Dataset entries
+ + +
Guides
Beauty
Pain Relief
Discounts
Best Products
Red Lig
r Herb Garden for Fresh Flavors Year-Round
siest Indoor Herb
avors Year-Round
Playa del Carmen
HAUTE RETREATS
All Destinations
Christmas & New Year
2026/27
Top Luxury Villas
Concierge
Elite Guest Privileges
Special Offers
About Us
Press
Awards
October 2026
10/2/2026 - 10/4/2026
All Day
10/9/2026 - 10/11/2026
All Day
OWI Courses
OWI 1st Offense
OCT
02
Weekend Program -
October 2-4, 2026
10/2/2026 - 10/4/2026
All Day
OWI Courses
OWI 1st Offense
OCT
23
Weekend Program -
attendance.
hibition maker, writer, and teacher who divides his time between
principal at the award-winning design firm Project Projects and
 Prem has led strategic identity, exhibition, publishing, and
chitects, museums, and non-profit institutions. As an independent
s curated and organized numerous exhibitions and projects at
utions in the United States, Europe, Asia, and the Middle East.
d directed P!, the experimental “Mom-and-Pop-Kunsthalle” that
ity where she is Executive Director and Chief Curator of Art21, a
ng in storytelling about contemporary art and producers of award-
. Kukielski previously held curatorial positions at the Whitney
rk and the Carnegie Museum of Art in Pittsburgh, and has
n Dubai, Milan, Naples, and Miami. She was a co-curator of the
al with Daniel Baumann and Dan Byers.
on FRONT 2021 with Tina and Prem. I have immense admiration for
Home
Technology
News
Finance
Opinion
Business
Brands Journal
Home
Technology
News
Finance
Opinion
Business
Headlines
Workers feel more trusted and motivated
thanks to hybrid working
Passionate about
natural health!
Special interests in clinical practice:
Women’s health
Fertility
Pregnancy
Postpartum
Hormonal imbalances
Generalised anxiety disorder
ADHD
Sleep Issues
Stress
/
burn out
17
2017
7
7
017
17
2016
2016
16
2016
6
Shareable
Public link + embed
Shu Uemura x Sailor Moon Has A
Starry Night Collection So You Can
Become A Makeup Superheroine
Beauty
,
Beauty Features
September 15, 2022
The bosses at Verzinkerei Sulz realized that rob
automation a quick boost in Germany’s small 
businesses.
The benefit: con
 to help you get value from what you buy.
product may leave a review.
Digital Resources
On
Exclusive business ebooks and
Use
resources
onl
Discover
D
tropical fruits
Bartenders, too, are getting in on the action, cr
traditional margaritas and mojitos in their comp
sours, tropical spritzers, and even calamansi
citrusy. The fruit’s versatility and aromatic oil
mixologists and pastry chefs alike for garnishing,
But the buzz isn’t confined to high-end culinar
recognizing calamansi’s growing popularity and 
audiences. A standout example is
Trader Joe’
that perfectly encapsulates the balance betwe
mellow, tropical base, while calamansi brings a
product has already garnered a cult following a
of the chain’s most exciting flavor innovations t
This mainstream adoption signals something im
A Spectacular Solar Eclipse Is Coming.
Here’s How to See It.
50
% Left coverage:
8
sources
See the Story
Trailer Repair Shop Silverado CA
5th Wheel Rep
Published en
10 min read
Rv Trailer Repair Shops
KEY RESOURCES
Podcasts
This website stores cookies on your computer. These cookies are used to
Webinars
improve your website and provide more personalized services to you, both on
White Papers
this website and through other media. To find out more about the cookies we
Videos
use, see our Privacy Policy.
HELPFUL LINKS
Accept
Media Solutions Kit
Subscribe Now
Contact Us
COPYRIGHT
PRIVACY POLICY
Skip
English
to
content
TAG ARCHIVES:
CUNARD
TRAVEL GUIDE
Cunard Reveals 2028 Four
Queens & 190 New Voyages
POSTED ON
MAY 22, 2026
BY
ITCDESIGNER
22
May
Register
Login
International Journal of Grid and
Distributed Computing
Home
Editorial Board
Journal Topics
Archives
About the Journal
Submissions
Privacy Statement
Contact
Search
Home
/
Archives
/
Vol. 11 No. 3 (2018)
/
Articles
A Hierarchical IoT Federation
+ + +
## To do
Lay out every line of the records above as a Markdown table with the columns "Row" and "Line," numbering each line and skipping any blank lines.

## Task result
| Row | Line |
|---|---|
| 1 | Guides |
| 2 | Beauty |
| 3 | Pain Relief |
| 4 | Discounts |
| 5 | Best Products |
| 6 | Red Lig |
| 7 | r Herb Garden for Fresh Flavors Year-Round |
| 8 | siest Indoor Herb |
| 9 | avors Year-Round |
| 10 | Playa del Carmen |
| 11 | HAUTE RETREATS |
| 12 | All Destinations |
| 13 | Christmas & New Year |
| 14 | 2026/27 |
| 15 | Top Luxury Villas |
| 16 | Concierge |
| 17 | Elite Guest Privileges |
| 18 | Special Offers |
| 19 | About Us |
| 20 | Press |
| 21 | Awards |
| 22 | October 2026 |
| 23 | 10/2/2026 - 10/4/2026 |
| 24 | All Day |
| 25 | 10/9/2026 - 10/11/2026 |
| 26 | All Day |
| 27 | OWI Courses |
| 28 | OWI 1st Offense |
| 29 | OCT |
| 30 | 02 |
| 31 | Weekend Program - |
| 32 | October 2-4, 2026 |
| 33 | 10/2/2026 - 10/4/2026 |
| 34 | All Day |
| 35 | OWI Courses |
| 36 | OWI 1st Offense |
| 37 | OCT |
| 38 | 23 |
| 39 | Weekend Program - |
| 40 | attendance. |
| 41 | hibition maker, writer, and teacher who divides his time between |
| 42 | principal at the award-winning design firm Project Projects and |
| 43 |  Prem has led strategic identity, exhibition, publishing, and |
| 44 | chitects, museums, and non-profit institutions. As an independent |
| 45 | s curated and organized numerous exhibitions and projects at |
| 46 | utions in the United States, Europe, Asia, and the Middle East. |
| 47 | d directed P!, the experimental “Mom-and-Pop-Kunsthalle” that |
| 48 | ity where she is Executive Director and Chief Curator of Art21, a |
| 49 | ng in storytelling about contemporary art and producers of award- |
| 50 | . Kukielski previously held curatorial positions at the Whitney |
| 51 | rk and the Carnegie Museum of Art in Pittsburgh, and has |
| 52 | n Dubai, Milan, Naples, and Miami. She was a co-curator of the |
| 53 | al with Daniel Baumann and Dan Byers. |
| 54 | on FRONT 2021 with Tina and Prem. I have immense admiration for |
| 55 | Home |
| 56 | Technology |
| 57 | News |
| 58 | Finance |
| 59 | Opinion |
| 60 | Business |
| 61 | Brands Journal |
| 62 | Home |
| 63 | Technology |
| 64 | News |
| 65 | Finance |
| 66 | Opinion |
| 67 | Business |
| 68 | Headlines |
| 69 | Workers feel more trusted and motivated |
| 70 | thanks to hybrid working |
| 71 | Passionate about |
| 72 | natural health! |
| 73 | Special interests in clinical practice: |
| 74 | Women’s health |
| 75 | Fertility |
| 76 | Pregnancy |
| 77 | Postpartum |
| 78 | Hormonal imbalances |
| 79 | Generalised anxiety disorder |
| 80 | ADHD |
| 81 | Sleep Issues |
| 82 | Stress |
| 83 | / |
| 84 | burn out |
| 85 | 17 |
| 86 | 2017 |
| 87 | 7 |
| 88 | 7 |
| 89 | 017 |
| 90 | 17 |
| 91 | 2016 |
| 92 | 2016 |
| 93 | 16 |
| 94 | 2016 |
| 95 | 6 |
| 96 | Shareable |
| 97 | Public link + embed |
| 98 | Shu Uemura x Sailor Moon Has A |
| 99 | Starry Night Collection So You Can |
| 100 | Become A Makeup Superheroine |
| 101 | Beauty |
| 102 | , |
| 103 | Beauty Features |
| 104 | September 15, 2022 |
| 105 | The bosses at Verzinkerei Sulz realized that rob |
| 106 | automation a quick boost in Germany’s small  |
| 107 | businesses. |
| 108 | The benefit: con |
| 109 |  to help you get value from what you buy. |
| 110 | product may leave a review. |
| 111 | Digital Resources |
| 112 | On |
| 113 | Exclusive business ebooks and |
| 114 | Use |
| 115 | resources |
| 116 | onl |
| 117 | Discover |
| 118 | D |
| 119 | tropical fruits |
| 120 | Bartenders, too, are getting in on the action, cr |
| 121 | traditional margaritas and mojitos in their comp |
| 122 | sours, tropical spritzers, and even calamansi |
| 123 | citrusy. The fruit’s versatility and aromatic oil |
| 124 | mixologists and pastry chefs alike for garnishing, |
| 125 | But the buzz isn’t confined to high-end culinar |
| 126 | recognizing calamansi’s growing popularity and  |
| 127 | audiences. A standout example is |
| 128 | Trader Joe’ |
| 129 | that perfectly encapsulates the balance betwe |
| 130 | mellow, tropical base, while calamansi brings a |
| 131 | product has already garnered a cult following a |
| 132 | of the chain’s most exciting flavor innovations t |
| 133 | This mainstream adoption signals something im |
| 134 | A Spectacular Solar Eclipse Is Coming. |
| 135 | Here’s How to See It. |
| 136 | 50 |
| 137 | % Left coverage: |
| 138 | 8 |
| 139 | sources |
| 140 | See the Story |
| 141 | Trailer Repair Shop Silverado CA |
| 142 | 5th Wheel Rep |
| 143 | Published en |
| 144 | 10 min read |
| 145 | Rv Trailer Repair Shops |
| 146 | KEY RESOURCES |
| 147 | Podcasts |
| 148 | This website stores cookies on your computer. These cookies are used to |
| 149 | Webinars |
| 150 | improve your website and provide more personalized services to you, both on |
| 151 | White Papers |
| 152 | this website and through other media. To find out more about the cookies we |
| 153 | Videos |
| 154 | use, see our Privacy Policy. |
| 155 | HELPFUL LINKS |
| 156 | Accept |
| 157 | Media Solutions Kit |
| 158 | Subscribe Now |
| 159 | Contact Us |
| 160 | COPYRIGHT |
| 161 | PRIVACY POLICY |
| 162 | Skip |
| 163 | English |
| 164 | to |
| 165 | content |
| 166 | TAG ARCHIVES: |
| 167 | CUNARD |
| 168 | TRAVEL GUIDE |
| 169 | Cunard Reveals 2028 Four |
| 170 | Queens & 190 New Voyages |
| 171 | POSTED ON |
| 172 | MAY 22, 2026 |
| 173 | BY |
| 174 | ITCDESIGNER |
| 175 | 22 |
| 176 | May |
| 177 | Register |
| 178 | Login |
| 179 | International Journal of Grid and |
| 180 | Distributed Computing |
| 181 | Home |
| 182 | Editorial Board |
| 183 | Journal Topics |
| 184 | Archives |
| 185 | About the Journal |
| 186 | Submissions |
| 187 | Privacy Statement |
| 188 | Contact |
| 189 | Search |
| 190 | Home |
| 191 | / |
| 192 | Archives |
| 193 | / |
| 194 | Vol. 11 No. 3 (2018) |
| 195 | / |
| 196 | Articles |
| 197 | A Hierarchical IoT Federation |